Gdyby miesiąc temu ktoś zapytał mnie o to, czy jest jakaś książka Grahama o której nie potrafię nic powiedzieć, po dłuższym zastanowieniu i przebranie w pamięci blisko setki tytułów wskazałbym „Strażników piekła”. Wydana przez Wydawnictwo Albatros w 2001 roku, czyli niedługo po premierze światowej powieść rzadko wspominana jest w kontekście twórczości Mastertona. Nawet sam autor rzadko wraca w swoich wypowiedziach czy wywiadach. Dziwi mnie to, ponieważ powieść ta jest jedną z najoryginalniejszych powieści w dorobku pisarza.
Fabuła rozpoczyna się dość gwałtownie – młoda dziewczyna, Julia Winward, zostaje uprowadzona i zamordowana. Straszliwie okaleczone zwłoki zostają po jakimś czasie wyłowione z Tamizy. Jej brat – Josh dowiaduje się o śmierci siostry . Zostawia ciepłą posadę weterynarza w słonecznej Kalifornii i wyrusza wraz ze swoją dziewczyną Nancy do Londynu, by wyjaśnić zagadkę śmierci siostry. Okazuje się, że w stolicy Anglii nie ma ulicy, przy której Julia wynajmowała mieszkanie, ani też firmy, w której rzekomo podjęła pracę. Josh i Nancy odkryją niebawem przerażającą prawdę – Julia odnalazła przejście do alternatywnego Londynu, w którym panują zupełnie inne, koszmarne zasady. Szybko okaże się, że paralelne światy istnieją i znajdują się na wyciągnięcie ręki.
Masterton zaprasza nas w podróż po alternatywnych wersjach Londynu i robi to w bardzo pomysłowy sposób. W jednym mieście panuje wojna, w której Amerykanie zaatakowali Brytyjczyków. W alternatywnym Londynie to Hindusi rządzą krajem. W jeszcze innym jakby zatrzymał się czas, a z powodu braku wojny cywilizacja nie rozwinęła się technologicznie. Josh i Nancy odbędą niesamowitą podróż, w której stoczą nie jedną walkę o życie z tytułowymi Strażnikami – potwornymi, zakapturzonymi istotami, które zasiewają swoją ideologię za pomocą ognia i miecza. Zakapturzeni tropią „czyśćcowych”, czyli ludzi którzy przekroczyli magiczne drzwi i poddają ich pod osąd swojego systemu prawnego. Stosują także wymyśle tortury, czego przykładem jest budząca grozę Święta Harfa. Ciarki przechodziły mi po plecach, kiedy czytałem opis tortur przeprowadzonych za pomocą tego narzędzia. Cały Masterton!

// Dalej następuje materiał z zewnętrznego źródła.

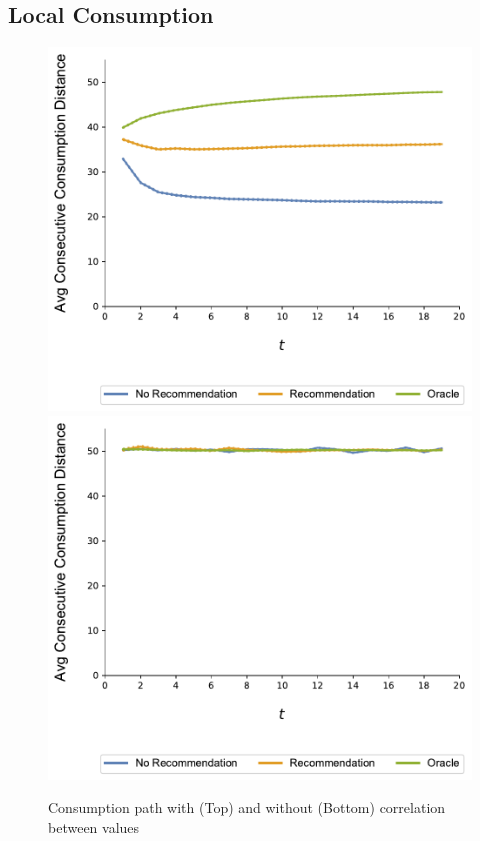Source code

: \documentclass[sigconf]{acmart}
\begin{document}
\subsection{Local Consumption}
\begin{figure}
\includegraphics[width=.9\linewidth]{figures/rho_pos_consumption_dist_N_200T_20_overall.pdf}\\
\includegraphics[width=.9\linewidth]{figures/rho_zero_consumption_dist_N_200T_20_overall.pdf}\\
\caption{Consumption path with (Top) and without (Bottom) correlation between values}
\label{fig:correlation_consumption_path}
\end{figure}
\end{document}
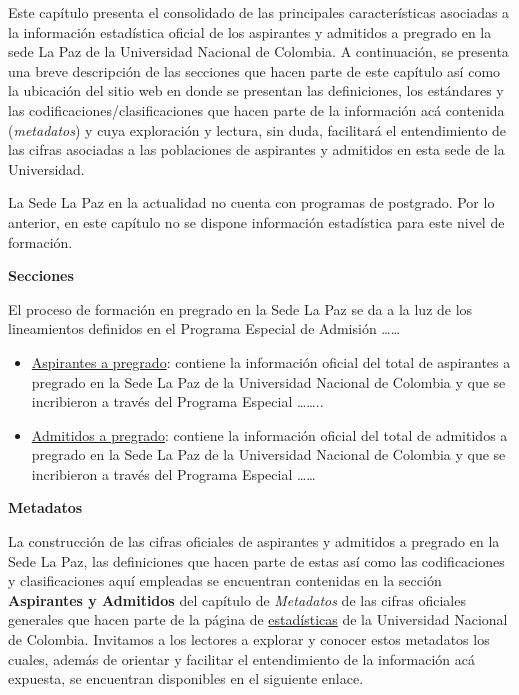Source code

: \documentclass[
]{book}
\begin{document}
Este capítulo presenta el consolidado de las principales características asociadas a la información estadística oficial de los aspirantes y admitidos a pregrado en la sede La Paz de la Universidad Nacional de Colombia. A continuación, se presenta una breve descripción de las secciones que hacen parte de este capítulo así como la ubicación del sitio web en donde se presentan las definiciones, los estándares y las codificaciones/clasificaciones que hacen parte de la información acá contenida (\emph{metadatos}) y cuya exploración y lectura, sin duda, facilitará el entendimiento de las cifras asociadas a las poblaciones de aspirantes y admitidos en esta sede de la Universidad.

La Sede La Paz en la actualidad no cuenta con programas de postgrado. Por lo anterior, en este capítulo no se dispone información estadística para este nivel de formación.

\textbf{Secciones}

El proceso de formación en pregrado en la Sede La Paz se da a la luz de los lineamientos definidos en el Programa Especial de Admisión \ldots\ldots{}

\begin{itemize}
\item
  \protect\hyperlink{AspPre}{Aspirantes a pregrado}: contiene la información oficial del total de aspirantes a pregrado en la Sede La Paz de la Universidad Nacional de Colombia y que se incribieron a través del Programa Especial \ldots\ldots..
\item
  \protect\hyperlink{AdmPre}{Admitidos a pregrado}: contiene la información oficial del total de admitidos a pregrado en la Sede La Paz de la Universidad Nacional de Colombia y que se incribieron a través del Programa Especial \ldots\ldots{}
\end{itemize}

\textbf{Metadatos}

La construcción de las cifras oficiales de aspirantes y admitidos a pregrado en la Sede La Paz, las definiciones que hacen parte de estas así como las codificaciones y clasificaciones aquí empleadas se encuentran contenidas en la sección \textbf{Aspirantes y Admitidos} del capítulo de \emph{Metadatos} de las cifras oficiales generales que hacen parte de la página de \href{http://estadisticas.unal.edu.co/home/}{estadísticas} de la Universidad Nacional de Colombia. Invitamos a los lectores a explorar y conocer estos metadatos los cuales, además de orientar y facilitar el entendimiento de la información acá expuesta, se encuentran disponibles en el siguiente enlace.
\end{document}
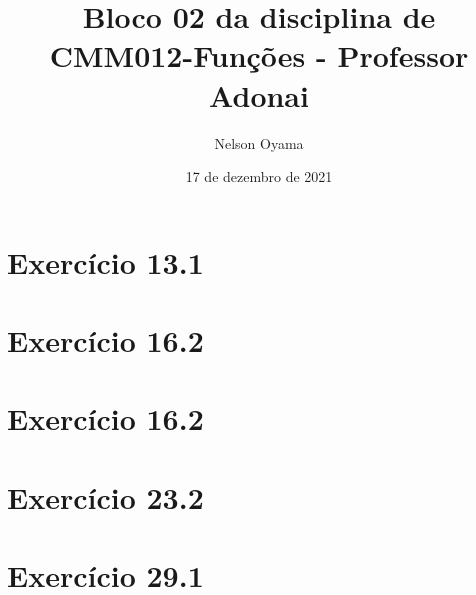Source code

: \documentclass[a4paper]{article}
\author{Nelson Oyama}
\title{Bloco 02 da disciplina de CMM012-Funções - Professor Adonai}
\date{17 de dezembro de 2021}
\begin{document}
	\maketitle

	\section{Exercício 13.1}
	
	
	\section{Exercício 16.2}
	

	\section{Exercício 16.2}
	
	
	\section{Exercício 23.2}
	
	\newpage
	\section{Exercício 29.1}
	
	
	
\end{document}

Powieść jest doskonale napisana i czyta się ją naprawdę świetnie. Niestety, mamy w niej niedostateczną dawkę grozy. Pomimo, że motyw podróży po alternatywnych światach u Mastertona już występował, tutaj przedstawiony jest w… nomen omen alternatywnej formie.
Graham wykorzystał nieskończone możliwości, jakie daje opisanie wizji paralelnych światów, które rządzą się własnymi prawami, by pokazać ciekawe zależności między ludźmi i wtrącić kilka interesujących zdań na temat wojny, czy historii. Podsumowując – „Strażnicy piekła” to bardzo dobra lektura, zarówno dla fanów horrorów Mastertona, jak i tych poszukujących niezobowiązującej książki na weekend. Dla samej Świętej Harfy i alternatywnych Londynów warto tę książkę przeczytać.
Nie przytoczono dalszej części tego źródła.